The most telling signal: XLE dropped 5.3% despite oil surging 12%. That’s the market pricing demand destruction over supply premium. When energy stocks fall while crude rips, the macro message is bearish.
VIX
VIX collapsed from 31 to 23.9 on the week, a 13% decline, but the intraday range Thursday (21.7 to 27.9) tells you nobody is comfortable with their positioning. The term structure flipped from deep backwardation Monday to mild contango by Thursday’s close, but VIX6M above 26 says the market expects this volatility regime to persist well into summer. Anyone running short gamma was definitely sweating this week.
The overall VIX z-score is still elevated, hovering around 2. This is a very hard environment to trade VIX, as the market is missing that classic elevator-down move. Instead, VIX is just having a huge back and forth intra-week.
Credit Spreads
Credit actually improved. HY OAS compressed from 346bp to 316bp, IG from 93bp to 87bp. That’s the one signal arguing this correction stays orderly rather than turning systemic. Bond traders are treating the selloff as headline-driven, not fundamentally deteriorating. VIX at the 84th percentile with a flat term structure and credit tightening is signaling elevated uncertainty, but not panic.
Overall I think think that while markets bounced this week, I am personally not very eager to start buying the dip yet as everything is looking far from panic.
Crypto
While there were some nice intraday rotations in Bitcoin and altcoins, from a higher timeframe point of view prices stayed more or less flat this week, favouring short vol strategies for those brave enough to sell Bitcoin vol amid the Iran conflict.

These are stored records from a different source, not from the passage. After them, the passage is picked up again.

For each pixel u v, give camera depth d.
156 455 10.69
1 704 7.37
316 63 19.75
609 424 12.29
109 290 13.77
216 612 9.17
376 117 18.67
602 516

On the regulatory front, the SEC and CFTC jointly classified 16 cryptocurrencies as commodities, which is structurally positive for product development and institutional access. Coinbase also received OCC trust charter approval, adding another institutional rail. On the other side, Strategy paused BTC purchases for the first time in 13 weeks, sitting on 762,099 coins at a $66,384 average cost, essentially breakeven.
Besides the two narratives in HYPE and TAO which were covered in previous posts and also slightly lost strength by now, there doesn’t seem to be much appetite for taking risk in crypto, which makes sense.
For Bitcoin, April closed as an inside month where the monthly highs and lows should bring a reaction when tested, although I’d still be surprised to see price revisiting the yearly lows.
Rest of the market
Crude oil was the week's dominant force, surging 11.9% to $111.54 with the Strait of Hormuz still at 96% reduced transits and Lloyd's refusing to insure passage. The commercial index on crude sits at 100, the maximum bullish reading from COT data, meaning commercial hedgers are positioned for sustained high prices.
Gold continued its run, up 3.6% to $4,652 with a 95.2 commercial index. The safe-haven narrative has some cracks though, as a handful of central banks have been forced to sell gold to fund wars, defend currencies, or cover energy costs. The aggregate picture is still net buying, but if oil stays elevated and more nations get squeezed, forced selling could pick up.
Last week I flagged the heavy put skew in gold and the opportunity in selling those puts. That turned out to be the right call as price rallied through the week. Silver followed, up 4.6% to $72.74 with a 98.4 commercial index.
The dollar index was flat on the week but the broader trend remains up. Large speculators are long dollar futures, which normally flags a crowded trade, but reserve currency flows, the rate differential with a cutting ECB, and the fact that $110 oil means the entire world needs more dollars to buy energy keep overriding that signal. As long as 99 to 98.5 holds on DXY, I expect dollar strength to persist.